We analyzed the distribution of the allele frequency (AF) of rare variants identified in 397 and 398 adult patients with a diagnosis of aHUS without coexisting disease and with C3G/Ig-mediated membranoproliferative glomerulonephritis (Ig-MPGN), respectively. We selected for this study variants with minor AF (MAF) below 0.1% in European healthy individuals.

Results

The frequency of patients with rare variants in CFH (108/398 vs 54/398) and CFI (33/397 vs 17/397) genes was higher in aHUS compared to C3G. A total of 148 variants were identified in CFH (n=98) and in CFI (n=50) genes. Among them, 9 were present in both diseases.
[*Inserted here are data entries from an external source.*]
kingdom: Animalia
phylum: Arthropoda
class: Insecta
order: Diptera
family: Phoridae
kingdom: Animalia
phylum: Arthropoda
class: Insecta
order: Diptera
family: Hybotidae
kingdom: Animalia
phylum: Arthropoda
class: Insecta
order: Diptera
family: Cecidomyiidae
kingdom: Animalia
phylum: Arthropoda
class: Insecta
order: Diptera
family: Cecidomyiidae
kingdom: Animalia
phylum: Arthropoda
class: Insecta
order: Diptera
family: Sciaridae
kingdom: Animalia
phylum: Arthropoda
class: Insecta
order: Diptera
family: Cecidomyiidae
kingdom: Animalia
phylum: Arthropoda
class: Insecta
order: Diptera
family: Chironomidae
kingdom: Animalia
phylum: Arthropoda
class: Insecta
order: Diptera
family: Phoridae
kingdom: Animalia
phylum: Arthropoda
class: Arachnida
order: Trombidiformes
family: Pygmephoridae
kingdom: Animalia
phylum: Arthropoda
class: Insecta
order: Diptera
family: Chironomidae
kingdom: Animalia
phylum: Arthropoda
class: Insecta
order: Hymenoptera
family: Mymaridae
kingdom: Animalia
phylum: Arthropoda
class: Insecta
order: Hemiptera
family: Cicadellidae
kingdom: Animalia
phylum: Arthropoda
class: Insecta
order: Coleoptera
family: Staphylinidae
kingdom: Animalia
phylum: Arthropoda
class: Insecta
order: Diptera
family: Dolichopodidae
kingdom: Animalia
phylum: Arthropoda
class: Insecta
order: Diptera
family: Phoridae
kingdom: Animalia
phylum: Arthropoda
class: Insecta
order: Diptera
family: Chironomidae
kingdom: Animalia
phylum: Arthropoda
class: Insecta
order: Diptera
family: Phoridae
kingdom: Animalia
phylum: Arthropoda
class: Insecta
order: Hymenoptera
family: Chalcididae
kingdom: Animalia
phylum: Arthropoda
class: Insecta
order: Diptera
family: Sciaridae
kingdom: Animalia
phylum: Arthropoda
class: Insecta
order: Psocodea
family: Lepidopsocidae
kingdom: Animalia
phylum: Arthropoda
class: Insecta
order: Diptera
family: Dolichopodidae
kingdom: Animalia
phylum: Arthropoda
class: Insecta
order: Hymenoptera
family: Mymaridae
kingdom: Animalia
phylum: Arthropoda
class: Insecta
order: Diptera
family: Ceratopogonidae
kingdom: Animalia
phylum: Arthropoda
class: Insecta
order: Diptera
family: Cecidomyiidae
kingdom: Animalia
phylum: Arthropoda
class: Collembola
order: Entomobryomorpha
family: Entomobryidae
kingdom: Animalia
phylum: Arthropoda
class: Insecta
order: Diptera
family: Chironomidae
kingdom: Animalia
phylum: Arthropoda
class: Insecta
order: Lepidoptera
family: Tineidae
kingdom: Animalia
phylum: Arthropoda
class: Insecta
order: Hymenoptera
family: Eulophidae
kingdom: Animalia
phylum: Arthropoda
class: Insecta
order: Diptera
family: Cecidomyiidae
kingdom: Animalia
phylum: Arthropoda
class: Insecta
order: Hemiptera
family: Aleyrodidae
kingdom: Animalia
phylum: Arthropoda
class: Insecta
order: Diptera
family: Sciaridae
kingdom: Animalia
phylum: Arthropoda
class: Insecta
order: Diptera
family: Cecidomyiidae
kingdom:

We identified 43 (67%) and 20 (66%) novel variants in CFH in aHUS and C3G, respectively. Among them, 98% are pathogenic compared to 44% of the variants reported in gnomAD. The frequency of variants causing FH and FI deficiency is similar in both diseases (70% of the variants). The frequency of CFH variants identified in more than 1 patient is increased in aHUS compared to C3G (11/64 vs 2/30). We identified 12 (12/38; 31%) and 2 (2/12; 16%) novel variants in CFI in aHUS and C3G, respectively. Reported variants in CFI are more frequent in C3G than in aHUS (10/12 vs 26/38). The frequency of variants reported in gnomAD is higher in CFI (80%) compared to CFH (14% ).

Conclusion

Our study indicates that novel pathogenic rare variants in complement genes is more frequent in aHUS than in C3G. However, half of the variants reported in gnamAD have a potential impact on gene function. Our results suggest that CFH variants are more damaging than CFI variants, and may contribute more significantly to the pathogenesis of both diseases, as compared to CFI.